Problem —
Whenever a line carries the word "Rendered", pull it out of the entries.

START Supplied material

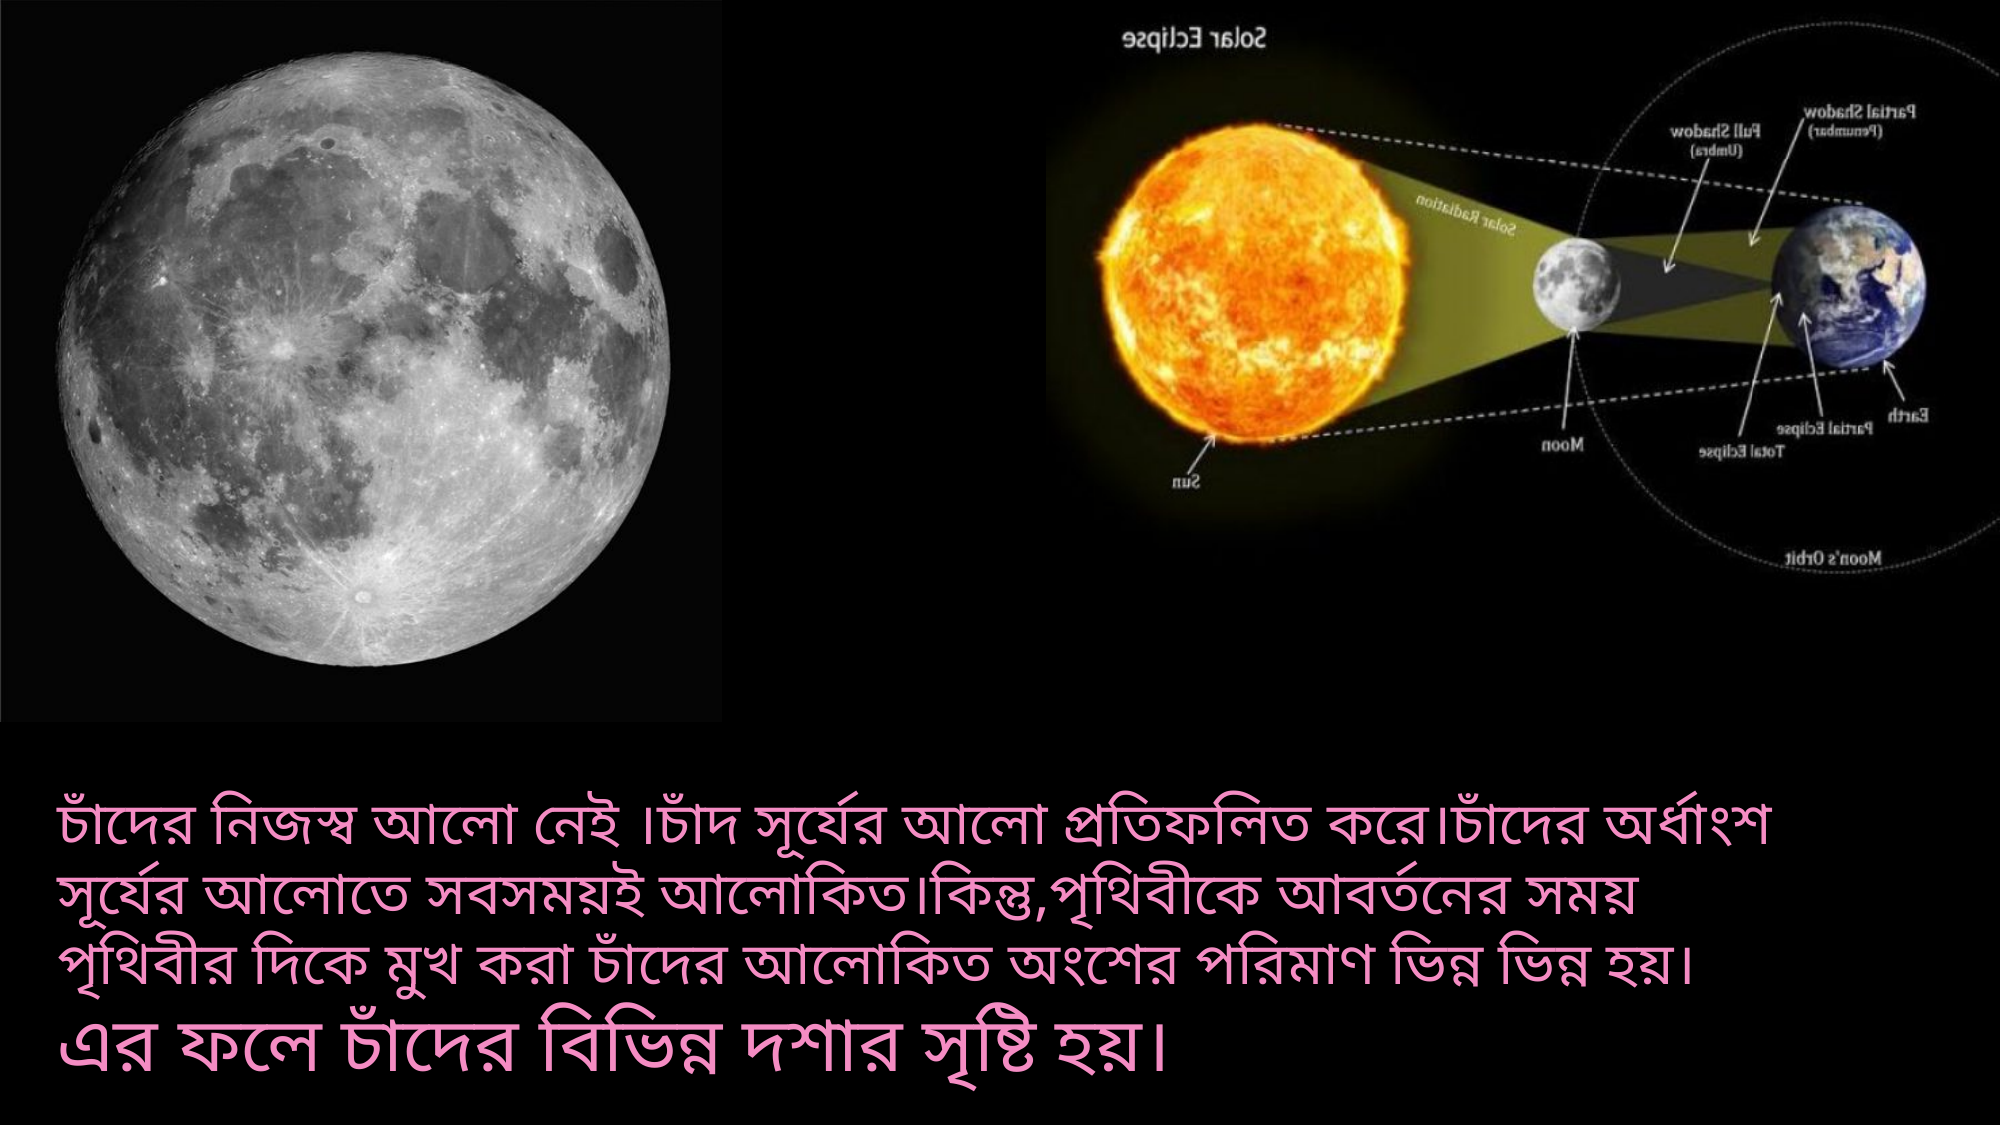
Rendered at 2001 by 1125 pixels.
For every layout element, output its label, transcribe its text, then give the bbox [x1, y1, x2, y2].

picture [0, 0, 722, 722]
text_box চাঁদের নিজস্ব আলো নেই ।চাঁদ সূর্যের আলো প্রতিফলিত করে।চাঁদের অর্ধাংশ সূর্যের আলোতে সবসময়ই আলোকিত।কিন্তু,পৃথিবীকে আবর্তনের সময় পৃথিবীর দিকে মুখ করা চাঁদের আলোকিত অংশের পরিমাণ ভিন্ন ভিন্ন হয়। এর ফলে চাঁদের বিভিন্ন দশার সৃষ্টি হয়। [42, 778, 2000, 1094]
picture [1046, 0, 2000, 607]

END Supplied material
START Supplied material

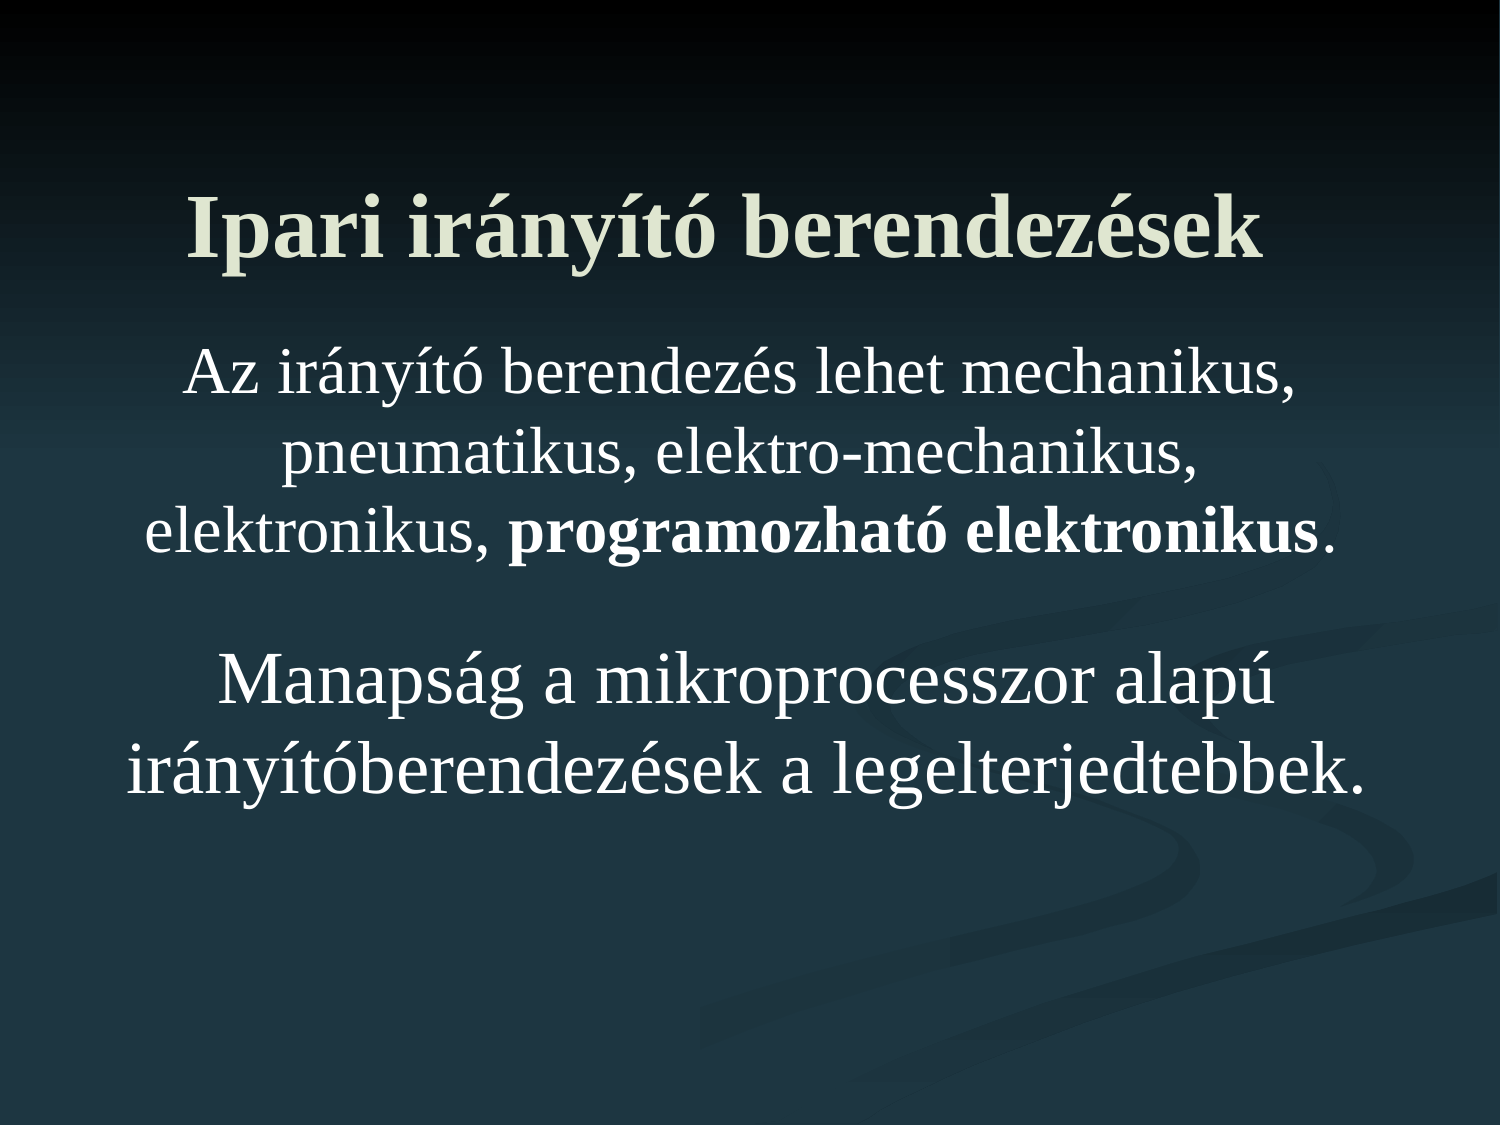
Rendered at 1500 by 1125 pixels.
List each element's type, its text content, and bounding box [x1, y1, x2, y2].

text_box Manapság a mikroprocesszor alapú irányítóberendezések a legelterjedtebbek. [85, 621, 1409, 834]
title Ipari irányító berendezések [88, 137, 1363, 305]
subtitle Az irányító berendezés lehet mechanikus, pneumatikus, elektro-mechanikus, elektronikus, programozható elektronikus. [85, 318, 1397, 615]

END Supplied material

Solution to this exercise —
Rendered at 2001 by 1125 pixels.
Rendered at 1500 by 1125 pixels.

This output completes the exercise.